Problem to work on = State the number of lines below in which the word "linecap" appears. Nothing else belongs in the answer.

Given entries =
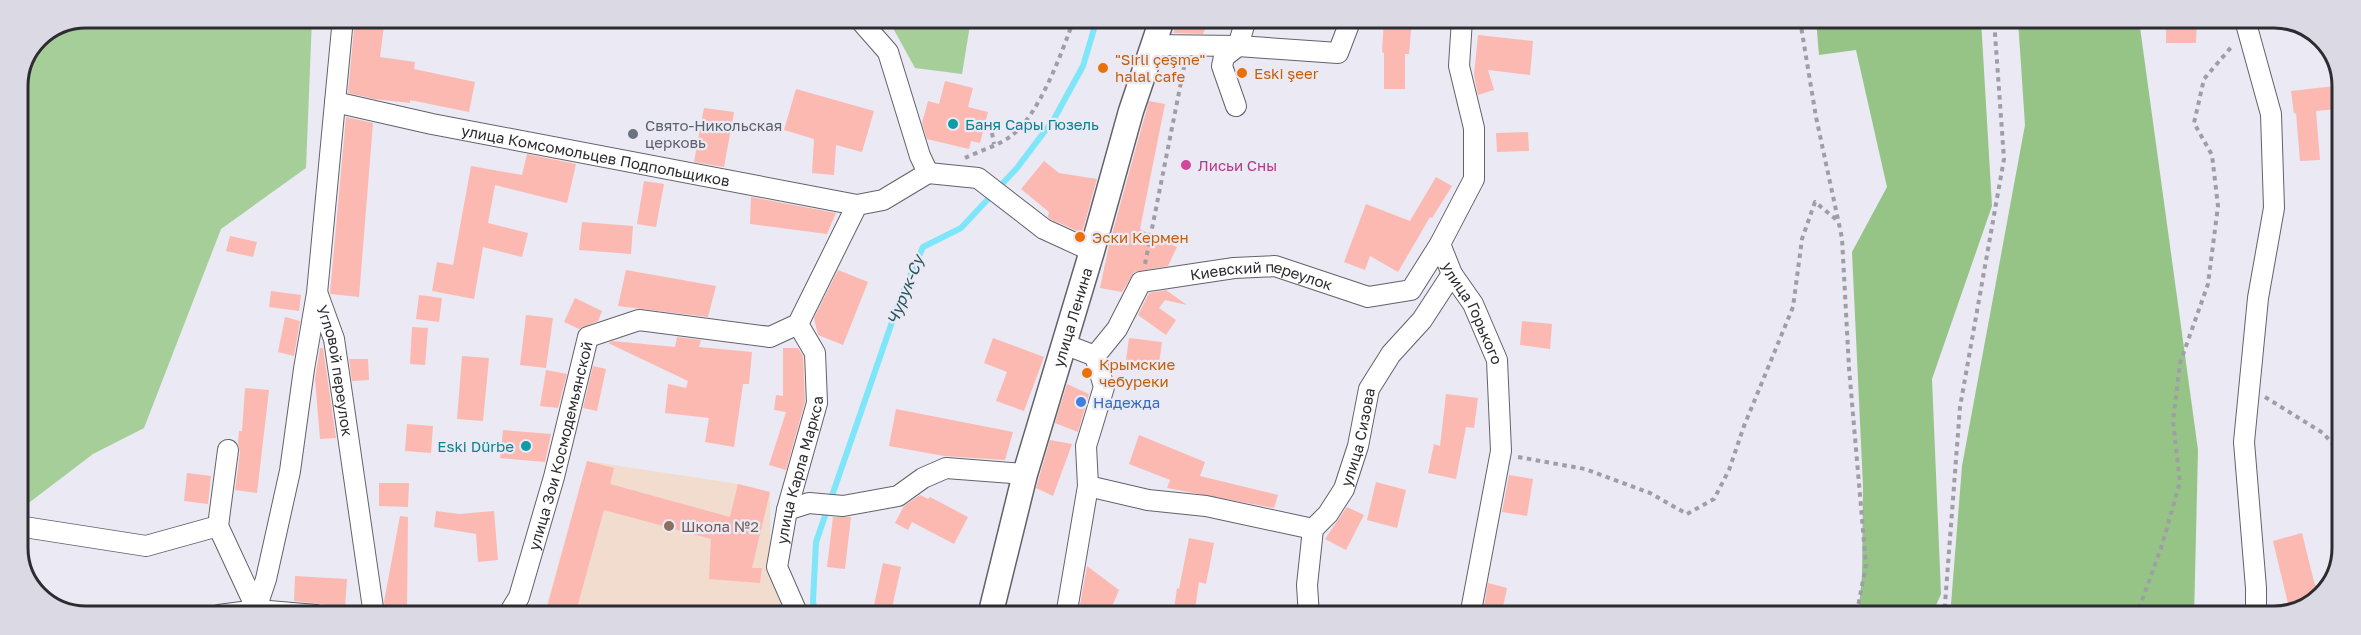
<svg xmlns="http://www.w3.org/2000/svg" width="2361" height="635" font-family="'Golos Text',sans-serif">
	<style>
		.education { fill: #f1dcce }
		.green { fill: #a6ce99 }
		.forest { fill: #96c486 }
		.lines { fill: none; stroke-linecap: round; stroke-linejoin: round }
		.stream { stroke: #7fe5f9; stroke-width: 6 }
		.building { fill: #fcb9b1 }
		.minor-casing { stroke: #63626b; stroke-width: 22 }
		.major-casing { stroke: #63626b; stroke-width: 27 }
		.path { stroke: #9f9ea6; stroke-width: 4; stroke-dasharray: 4.5 4.5; stroke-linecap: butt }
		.minor { stroke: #fff; stroke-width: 20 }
		.major { stroke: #fff; stroke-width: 24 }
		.food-dot { fill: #e8710a; stroke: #eae9f4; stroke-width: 2 }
		.culture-dot { fill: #0f9aa8; stroke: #eae9f4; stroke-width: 2 }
		.worship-dot { fill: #6b7280; stroke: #eae9f4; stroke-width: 2 }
		.hotel-dot { fill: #d1479c; stroke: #eae9f4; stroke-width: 2 }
		.shop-dot { fill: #3f7fe0; stroke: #eae9f4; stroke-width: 2 }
		.education-dot { fill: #8d6e63; stroke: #eae9f4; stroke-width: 2 }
		.labels { text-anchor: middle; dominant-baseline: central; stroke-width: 4.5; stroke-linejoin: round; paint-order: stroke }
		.food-label { font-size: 15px; fill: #c56008; stroke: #eae9f4; text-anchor: start }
		.culture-label { font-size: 15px; fill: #0d838f; stroke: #eae9f4; text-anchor: start }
		.worship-label { font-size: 15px; fill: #5b616d; stroke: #eae9f4; text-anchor: start }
		.street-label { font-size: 15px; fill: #2d2c30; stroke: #eae9f4 }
		.hotel-label { font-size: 15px; fill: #b23c85; stroke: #eae9f4; text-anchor: start }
		.shop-label { font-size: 15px; fill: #366cbe; stroke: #eae9f4; text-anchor: start }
		.education-label { font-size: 15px; fill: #785e54; stroke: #eae9f4; text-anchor: start }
		.water-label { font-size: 16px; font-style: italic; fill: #27555d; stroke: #eae9f4 }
		.rim { fill: none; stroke: #2d2c30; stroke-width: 3 }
	</style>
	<rect width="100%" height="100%" fill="#eae9f4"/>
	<path class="education" d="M587,461l151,23 32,8v85l15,38h-241z"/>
	<path class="green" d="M86,18h226l-6,150 -85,61 -77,199 -51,26 -67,51 -8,-4v-415l20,-48z
		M888,19h83l-9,55 -47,-6z"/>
	<path class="forest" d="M1816,20h165l11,186 -60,173 9,215 -10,23h-73l4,-41 1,-90 -11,-234 35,-65 -31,-137 -37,5z
		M2018,20h121l59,430 -4,167h-244l12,-151 63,-341z"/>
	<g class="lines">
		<path class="stream" d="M815,616l-2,-15 3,-59 84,-243 23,-52 38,-19 56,-60 37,-49 29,-53 14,-47"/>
	</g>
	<path class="building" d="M355,18h30l-5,39 35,5 -1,7 61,13 -6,30 -59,-12v3l-36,-4 -26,-6z
		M1179,19h30l-6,15 -30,-1z
		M1384,19h28l-3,35h-4v35h-21v-36l-2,-1z
		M2166,20h31l-1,23h-30z
		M1478,35l55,6 -3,34 -42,-5 6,20 -16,5 -4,-20z
		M945,81l28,7 -5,19 20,5 -8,31 -9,-2 -2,8 -42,-10 -5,-16 6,-22 11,3z
		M2335,86l2,23 -21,2 4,49 -20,1 -4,-48 -2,1 -3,-23z
		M796,89l78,22 -12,41 -26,-7 -2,30 -22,-2 2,-34 -30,-9z
		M1149,101l16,3 -25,125 37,18 -9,19 -34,6 -12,20 -22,-4 9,-43z
		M704,108l30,4 -10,55 -30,-5z
		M346,117l27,6 -14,174 -28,-3 -1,-1z
		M1528,132l1,19 -32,1 -1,-19z
		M527,154l49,10 -9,39 -72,-18 -7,38 40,10 -6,24 -39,-10 -9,52 -42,-8 5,-29 16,3 18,-99 51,9z
		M1044,161l15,12 38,6 -15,54 -32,-14 -2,-2 1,-5 -28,-23z
		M1436,177l16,9 -20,32 -2,-1 -32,55 -28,-16 -5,14 -21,-8 22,-58 44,17z
		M644,181l20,3 -8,43 -19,-3z
		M751,197l85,16 -9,21 -77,-10z
		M582,222l51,4 -2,28 -52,-4z
		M230,236l27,6 -4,15 -27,-6z
		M626,270l90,16 -8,31 -90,-11z
		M838,270l30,12 -25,63 -25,-10 -4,-17z
		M1166,290l21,15 -22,-5 -6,8 17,12 -10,15 -28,-20 11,-22z
		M271,291l30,4 -2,16 -30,-4z
		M419,295l23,3 -3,24 -23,-3z
		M575,298l27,13 -4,10 -19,8 -15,-7z
		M526,315l27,3 -7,50 -26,-3z
		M285,317l15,4 -6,35 -16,-4z
		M1522,321l30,3 -2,25 -30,-4z
		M412,327l16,1 -3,37 -15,-1z
		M677,337l24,3 -2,7 53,5 -3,32h-6l-9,63 -29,-5 4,-24 -44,-5 3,-29 18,4 2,-7 -80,-38 5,-2 62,6z
		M993,338l51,19 -20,54 -28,-10 11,-29 -23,-9z
		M1129,338l33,4 -3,22 -33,-4z
		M320,348h3l13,90 -16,1 -5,-60z
		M783,348h15l5,8 2,46 -19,68 -17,-5 17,-53 -12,-2 2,-15 7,1z
		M462,356l27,2 -6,63 -26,-2z
		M349,359h19l1,21 -17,1z
		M593,366l13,3 -9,42 -14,-3z
		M546,370l21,4 -9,34 -18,-2z
		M1067,384l22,10 -11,38 -23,-9z
		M245,388l24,2 -12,103 -22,-3 5,-38 -2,-9 1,-12h3z
		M1446,394l32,4 -4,30 -8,-1 -10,52 -28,-6 6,-29 6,2z
		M896,409l117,23 -8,28 -61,-4 -55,-10z
		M407,424l26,2 -2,27 -26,-2z
		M503,430l48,4 -6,28 -45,-4z
		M1139,435l66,27 -5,14 78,19 -4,13 -107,-20 3,-8 -41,-16z
		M1050,440l22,4 -19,52 -17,-8z
		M587,461l27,7 -4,16 120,33 8,-33 32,8 -18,76h10l-2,15 -51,-4 2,-40 -107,-29 -29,105h-30z
		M187,473l24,3 -3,28 -24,-3z
		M1509,475l24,4 -6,37 -25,-4z
		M1376,482l30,8 -9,38 -30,-8z
		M379,483h30l-1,24 -29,-1z
		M920,495l8,4 2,-2 38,20 -14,27 -42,-22 -4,8 -13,-7 9,-17z
		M1347,507l17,8 -18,35 -21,-11z
		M436,511l23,3 35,-3 4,49 -20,2 -2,-28 -42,-7z
		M400,516l8,1 -1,93 -22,-4 -1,-4z
		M833,517h18l-6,52 -18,-2z
		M2302,533l12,49 7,15 -4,6 -27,9 -17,-71z
		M1189,538l25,5 -8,41 -7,-2 -5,34h-21l4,-28 2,1z
		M883,563l18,4 -9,41 -18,-3z
		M1087,566l32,24 -11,26h-19l-9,-11z
		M295,576l52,3 -2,28 -51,-6z
		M1488,583l19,5 -6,28 -18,-3z"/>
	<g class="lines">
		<g class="minor-casing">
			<g id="minor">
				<path d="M859,19l29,33 32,104 8,17"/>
				<path id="s1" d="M1462,19l-3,47 15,62v51l-34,65 12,30 21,30 24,56 4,91 -31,165"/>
				<path d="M2245,20l26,94 3,94 -16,90 -14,144 12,146v29"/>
				<path d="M1152,45l86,1 100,7 13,-34"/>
				<path id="s2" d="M335,102l97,22 425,81"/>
				<path d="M1236,106l-14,-40 2,-9 14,-11 8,-27"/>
				<path d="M928,173l50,5 66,51 48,22"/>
				<path id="s3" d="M318,295l16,44 40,276"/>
				<path d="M1064,344l31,12 9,31 -18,59 2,40 -22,130"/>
				<path id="s4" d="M1095,356l22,-27 24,-47 93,-14 41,-2 93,31 43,-7 29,-46"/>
				<path d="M1088,486l60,14 58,6 107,23"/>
				<path d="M787,510l22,-7 34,3 55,-10 25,-18 23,-10 79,6"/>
				<path d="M18,526l128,20 72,-20 39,84"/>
				<path d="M218,526l10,-76"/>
				<path d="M219,615l38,-5 59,5"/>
				<path d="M254,615l12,-36 24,-108 14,-102 13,-76 26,-275"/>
				<path id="s5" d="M508,615l11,-18 35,-120 34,-140 51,-17 131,17 28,-13 59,-119 26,-5 45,-27"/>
				<path id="s6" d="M798,615l-21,-48 10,-57 30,-107 -2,-50 -17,-29"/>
				<path id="s7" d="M1309,616l-2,-31 6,-56 15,-15 16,-25 14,-43 11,-57 22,-35 31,-34 30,-46"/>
			</g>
		</g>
		<g class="major-casing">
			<g id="major">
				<path id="s8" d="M990,616l35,-142 67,-223 39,-140 31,-92"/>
			</g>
		</g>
		<path class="path" d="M1800,20l16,97 26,121 7,130 17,197 -10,52
			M992,133l2,11
			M965,158c14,-7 33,-12 46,-22 28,-20 51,-84 63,-117
			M1145,264l40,-202
			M2265,397l58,36 18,20
			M1518,457l67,12 65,24 37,21 27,-15 15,-29 15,-44 49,-119 9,-68 13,-37 23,19
			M1944,617l16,-210 44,-248 -10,-139
			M2136,617l26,-72 18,-63 -7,-61 7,-58 28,-79 10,-78 -6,-51 -18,-32 10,-44 29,-34"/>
		<use href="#minor" class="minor"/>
		<use href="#major" class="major"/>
	</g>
	<g class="food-dot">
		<circle cx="1103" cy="68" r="6"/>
		<circle cx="1242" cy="73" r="6"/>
		<circle cx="1080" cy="237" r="6"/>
		<circle cx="1087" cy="373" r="6"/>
	</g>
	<g class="culture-dot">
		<circle cx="953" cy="124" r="6"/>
		<circle cx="526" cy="446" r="6"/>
	</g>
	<circle class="worship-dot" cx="633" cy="134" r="6"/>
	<circle class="hotel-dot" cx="1186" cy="165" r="6"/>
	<circle class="shop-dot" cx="1081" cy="402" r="6"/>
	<circle class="education-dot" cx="669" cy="526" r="6"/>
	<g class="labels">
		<g class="food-label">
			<text x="1115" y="59">"Sirli çeşme"<tspan x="1115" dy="17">halal cafe</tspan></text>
			<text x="1254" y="73">Eski şeer</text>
			<text x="1092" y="237">Эски Кермен</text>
			<text x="1099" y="364">Крымские<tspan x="1099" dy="17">чебуреки</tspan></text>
		</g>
		<g class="culture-label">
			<text x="965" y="124">Баня Сары Гюзель</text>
			<text x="514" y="446" text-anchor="end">Eski Dürbe</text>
		</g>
		<g class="worship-label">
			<text x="645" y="125">Свято-Никольская<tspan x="645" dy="17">церковь</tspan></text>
		</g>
		<g class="street-label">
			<text stroke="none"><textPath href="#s2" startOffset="266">улица Комсомольцев Подпольщиков</textPath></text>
			<text stroke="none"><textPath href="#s4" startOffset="210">Киевский переулок</textPath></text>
			<text stroke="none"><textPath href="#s1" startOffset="312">улица Горького</textPath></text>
			<text stroke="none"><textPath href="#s8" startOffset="310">улица Ленина</textPath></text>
			<text stroke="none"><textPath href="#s3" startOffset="78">Угловой переулок</textPath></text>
			<text stroke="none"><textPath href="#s7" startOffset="192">улица Сизова</textPath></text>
			<text stroke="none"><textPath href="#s5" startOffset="178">улица Зои Космодемьянской</textPath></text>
			<text stroke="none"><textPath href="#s6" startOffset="152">улица Карла Маркса</textPath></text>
		</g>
		<g class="hotel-label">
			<text x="1198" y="165">Лисьи Сны</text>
		</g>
		<g class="shop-label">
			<text x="1093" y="402">Надежда</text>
		</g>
		<g class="education-label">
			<text x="681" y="526">Школа №2</text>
		</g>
		<g class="water-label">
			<text transform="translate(905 290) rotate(-68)">Чурук-Су</text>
		</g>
	</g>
	<path d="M0 0H2361V635H0ZM86 28H2274A58 58 0 0 1 2332 86V548A58 58 0 0 1 2274 606H86A58 58 0 0 1 28 548V86A58 58 0 0 1 86 28Z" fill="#dbdae4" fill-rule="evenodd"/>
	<path class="rim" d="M86 28H2274A58 58 0 0 1 2332 86V548A58 58 0 0 1 2274 606H86A58 58 0 0 1 28 548V86A58 58 0 0 1 86 28Z"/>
</svg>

Response for this exercise = 2